RAR5 reader: fix ARM filter going beyond window buffer boundary
RAR5 uses filters in order to mutate data just before compression, to
achieve a better compression ratio. After decompression, this mutation
needs to be reversed by processing various filters that the compressor
uses.
One of such filters is an ARM executable file filter, which changes some
bytes in the input stream if the stream is recognized as an executable
file with ARM native code.
This commit fixes the situation when the decompressor using an ARM filter
was referencing a byte outside current window buffer. Such action is
invalid and can produce segmentation faults.
This commit also adds a test using OSSFuzz sample #15431.

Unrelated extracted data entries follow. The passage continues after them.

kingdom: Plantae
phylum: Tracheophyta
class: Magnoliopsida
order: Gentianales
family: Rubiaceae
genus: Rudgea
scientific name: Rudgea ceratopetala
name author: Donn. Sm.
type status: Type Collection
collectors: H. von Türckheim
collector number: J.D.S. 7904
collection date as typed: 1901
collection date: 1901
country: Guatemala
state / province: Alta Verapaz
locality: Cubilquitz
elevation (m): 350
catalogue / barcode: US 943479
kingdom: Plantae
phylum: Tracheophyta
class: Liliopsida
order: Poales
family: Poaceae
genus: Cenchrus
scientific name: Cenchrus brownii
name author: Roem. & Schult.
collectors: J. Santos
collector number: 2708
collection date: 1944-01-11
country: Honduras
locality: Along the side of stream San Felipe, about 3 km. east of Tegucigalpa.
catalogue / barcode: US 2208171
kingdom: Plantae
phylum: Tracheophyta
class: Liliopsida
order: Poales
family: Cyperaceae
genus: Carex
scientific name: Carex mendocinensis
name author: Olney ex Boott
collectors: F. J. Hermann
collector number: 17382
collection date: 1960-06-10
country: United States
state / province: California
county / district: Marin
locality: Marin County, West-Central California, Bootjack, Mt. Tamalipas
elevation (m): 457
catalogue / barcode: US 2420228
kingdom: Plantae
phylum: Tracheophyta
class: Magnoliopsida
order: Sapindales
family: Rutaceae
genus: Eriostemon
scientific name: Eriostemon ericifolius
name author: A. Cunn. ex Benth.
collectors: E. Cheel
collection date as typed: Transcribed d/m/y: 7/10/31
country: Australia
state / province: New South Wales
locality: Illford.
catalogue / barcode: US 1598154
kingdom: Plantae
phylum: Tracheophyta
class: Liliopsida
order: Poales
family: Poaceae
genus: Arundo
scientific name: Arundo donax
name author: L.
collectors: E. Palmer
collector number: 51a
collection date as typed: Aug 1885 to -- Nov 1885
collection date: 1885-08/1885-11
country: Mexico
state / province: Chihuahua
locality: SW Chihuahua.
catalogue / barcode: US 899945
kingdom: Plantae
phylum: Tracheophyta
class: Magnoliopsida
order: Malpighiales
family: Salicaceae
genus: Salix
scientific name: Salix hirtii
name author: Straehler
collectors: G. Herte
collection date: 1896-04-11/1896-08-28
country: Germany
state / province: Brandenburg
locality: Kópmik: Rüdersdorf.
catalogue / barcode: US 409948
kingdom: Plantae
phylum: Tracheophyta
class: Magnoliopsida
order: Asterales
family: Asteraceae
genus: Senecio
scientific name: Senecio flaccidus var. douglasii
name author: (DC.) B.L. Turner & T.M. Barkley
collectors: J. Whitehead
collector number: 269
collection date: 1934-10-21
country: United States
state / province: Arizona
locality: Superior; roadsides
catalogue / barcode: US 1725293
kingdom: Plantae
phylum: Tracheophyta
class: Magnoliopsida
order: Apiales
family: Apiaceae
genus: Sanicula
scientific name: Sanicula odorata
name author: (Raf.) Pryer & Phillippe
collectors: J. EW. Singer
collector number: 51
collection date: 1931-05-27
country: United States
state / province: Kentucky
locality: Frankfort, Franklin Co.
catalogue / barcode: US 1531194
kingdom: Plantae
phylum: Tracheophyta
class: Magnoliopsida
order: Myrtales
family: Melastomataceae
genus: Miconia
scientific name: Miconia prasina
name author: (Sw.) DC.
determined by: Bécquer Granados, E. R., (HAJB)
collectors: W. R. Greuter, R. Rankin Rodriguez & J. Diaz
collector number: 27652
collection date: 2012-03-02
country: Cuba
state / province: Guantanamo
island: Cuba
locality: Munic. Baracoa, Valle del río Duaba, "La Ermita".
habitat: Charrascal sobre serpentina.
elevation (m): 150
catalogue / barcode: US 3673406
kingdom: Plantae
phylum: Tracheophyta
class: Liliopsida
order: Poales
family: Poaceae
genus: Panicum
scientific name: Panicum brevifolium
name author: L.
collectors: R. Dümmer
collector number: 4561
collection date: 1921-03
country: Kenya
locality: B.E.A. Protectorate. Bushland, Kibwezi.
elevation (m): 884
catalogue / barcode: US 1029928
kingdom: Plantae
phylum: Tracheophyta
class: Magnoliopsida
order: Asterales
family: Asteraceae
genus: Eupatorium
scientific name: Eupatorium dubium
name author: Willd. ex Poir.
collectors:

RAR5 reader: window_mask was not updated correctly
The `window_mask` variable should be always in sync with the
`window_size` variable.
The commit fixes a bug in which there was one place that `window_size`
was modified, but `window_mask` wasn't updated. This was leading to a
SIGSEGV error, because by having wrong `window_mask`, RAR5 reader was
accessing the memory outsize current window buffer.
The commit also adds a test for this issue, together with OSSFuzz
sample #15278.
Martin Matuska [Sat, 15 Jun 2019 20:32:35 +0000 (22:32 +0200)]
RAR reader: extend fix user after free
If read_data_compressed() returns ARCHIVE_FAILED, the caller is allowed
to continue with next archive headers. In addition to
rar->start_new_table=1 we need to set rar->ppmd_valid=0.
Martin Matuska [Mon, 3 Jun 2019 21:33:49 +0000 (23:33 +0200)]
Minor bsdtar.1 manpage fixes
- the -p option does not restore owner by default.
- the -n option was listed twice
- file flags are called file attributes on Linux and are platform-specific
Mike Frysinger [Wed, 22 May 2019 04:04:35 +0000 (09:49 +0545)]
simplify gitignore a bit
Lets ignore autotool generated files (.la .dirstamp .deps) everywhere
rather than hardcoded specific subdirs. We'll never add files with
those names to the source repo, so that should be OK.
We're already ignoring CMakeFiles/ everywhere (since the rule lacks
a leading / anchor), so we can delete the redundant paths.
Rather than hardcode every possible unittest and related files, add
globs that ignore all *_test related paths in the topdir. We won't
be adding paths like that to the source repo, so it should be OK.